◆ **Text block**:
——————
I’ve said it before on Mondo Exploito and I’ll say it again: put a shark in a movie and I’m happy. No matter how shit the shark looks or how limited its screen time is, I’m guaranteed to get some enjoyment out of the film. Seriously. Once I was channel surfing and an episode of Flipper came on where Flipper fights a shark. Those brief and pathetic minutes were enough to have me squealing with delight. I also – and this is rather embarrassing – always get a little rush of fear whenever I see a fin or a rubbery fake shark. That’s how terrified I am of sharks. Even sitting here, typing this and thinking about great white sharks is enough to get my heart racing a little. With all that in mind, I give you Mondo Exploito‘s newest and dumbest regular article… Sharksploitation! Shark fans assemble!

 

NIGHT OF THE SHARKS
original title: La notte degli squali
Italy, 1988, Tonino Ricci

Night of the Sharks, I suppose, is more of a crime-thriller-action-whatever rather than a flat-out shark film. Here’s how the story goes. There’s this douche by the name of James Ziegler (Carlo Mucari), and he’s conned some gangsters into giving him two million bucks in diamonds in return for a CD he has with evidence of their illegal political dealings. The trade goes ahead, but then the gangsters screw over James and blow him the fuck up. Luckily, James has sent a copy of the CD to his brother, David (Treat Williams). David seems to be just some beach bum. He lives right next to the water and spends his days yelling at a shark called Cyclops. David, his sidekick Paco (Antonio Fargas), his ex-wife (Janet Agren) and various other friends have their lives thrown into danger by David’s idiot (and now dead) brother as arch-villain Rosentski (John Steiner) sends his gangsters gunning for them. Oh yeah, and Cyclops the man-eating shark doesn’t help matters either by occasionally eating people.
——————
◆ **Supplied material**:
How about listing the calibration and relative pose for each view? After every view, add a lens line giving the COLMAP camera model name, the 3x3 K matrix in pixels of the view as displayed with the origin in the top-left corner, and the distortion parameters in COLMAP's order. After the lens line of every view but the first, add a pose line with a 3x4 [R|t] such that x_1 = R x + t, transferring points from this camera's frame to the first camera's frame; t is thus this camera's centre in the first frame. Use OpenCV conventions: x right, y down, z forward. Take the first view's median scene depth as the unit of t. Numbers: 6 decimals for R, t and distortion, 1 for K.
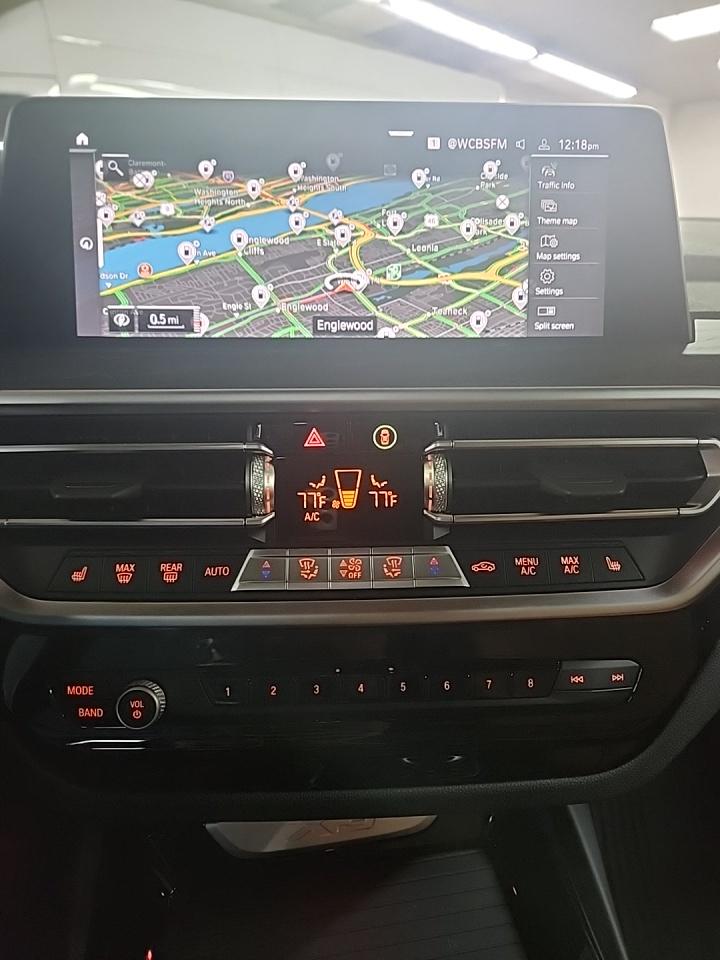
——————
◆ **Exercise objective**:
Print the part of the shark movie review from "I’ve said it" up to and including "Shark fans assemble!", without altering any wording. The lines shown above stand apart from the text and serve as separate material.

◆ **Your solution**:
I’ve said it before on Mondo Exploito and I’ll say it again: put a shark in a movie and I’m happy. No matter how shit the shark looks or how limited its screen time is, I’m guaranteed to get some enjoyment out of the film. Seriously. Once I was channel surfing and an episode of Flipper came on where Flipper fights a shark. Those brief and pathetic minutes were enough to have me squealing with delight. I also – and this is rather embarrassing – always get a little rush of fear whenever I see a fin or a rubbery fake shark. That’s how terrified I am of sharks. Even sitting here, typing this and thinking about great white sharks is enough to get my heart racing a little. With all that in mind, I give you Mondo Exploito‘s newest and dumbest regular article… Sharksploitation! Shark fans assemble!